Sarahah, the popular anonymous feedback app has been secretly uploading user data on the company's server without your knowledge or permission. The behavior was spotted by security analyst Zachary Julian and first reported by The Intercept.
According to Julian, the Sarahah app plays on getting user's honest feedback from their friends, quietly harvests and upload its user's phone contacts and uploads to the company servers. These include all the phone numbers and email addresses stored in the device's address book. Julian discovered the behavior by using monitoring software to see what data Sarahah was sending and receiving from his Android phone. Among those was “all of your email and phone contacts;” the same, he later determined, occurs on iOS as well.

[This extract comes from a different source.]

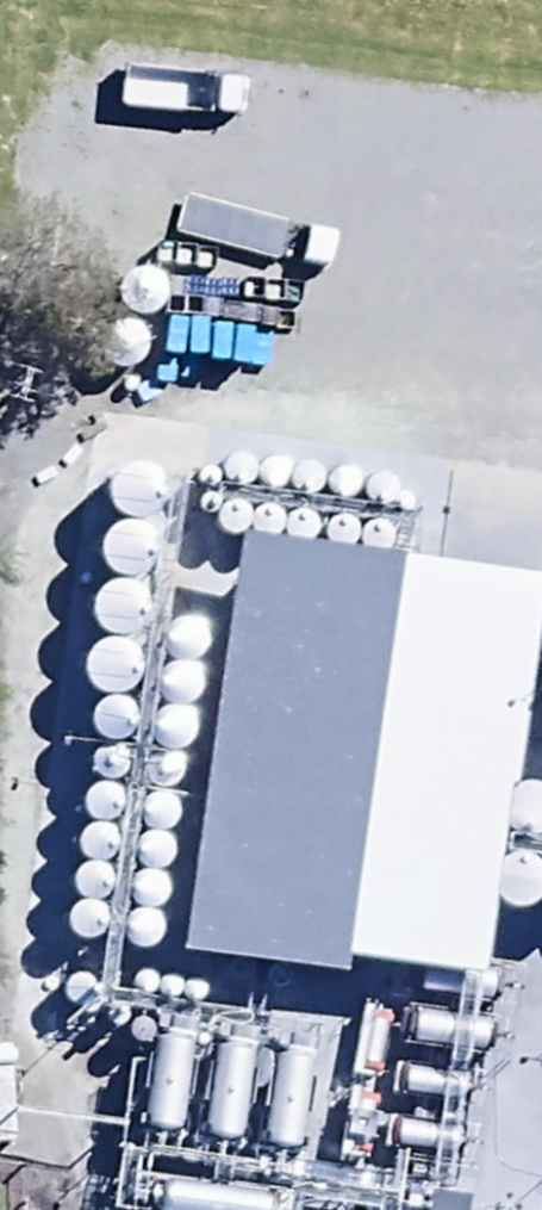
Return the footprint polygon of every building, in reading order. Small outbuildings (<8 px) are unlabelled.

Zain al-Abidin Tawfiq, the app’s founder, said that contact lists are being uploaded “for a planned ‘find your friends’ feature” that was “delayed due to a technical issue.” After The Intercept pointed out the behavior, he tweeted “the data request will be removed on next update” and that Sarahah’s servers don’t “currently host contacts.”
Sarahah App asked for contacts for a planned "find your friends" feature
— ZainAlabdin Tawfiq (@ZainAlabdin878) August 27, 2017
“The privacy policy specifically states that if it plans to use your data, it’ll ask for your consent,” said Julian. While the app does specify it will access contacts, as per Julian, it is not “enough consent” to justify “sending all of those contacts over without any kind of specific notification.” On iOS, while the app claims it will show you who in your address book is using the Sarahah app, it does not do so.
“Sarahah has between 10 and 50 million installs on just the Play Store alone for Android, so if you extrapolate that number, it could easily get into hundreds of millions of phone numbers and email addresses that they’ve harvested,” Julian said.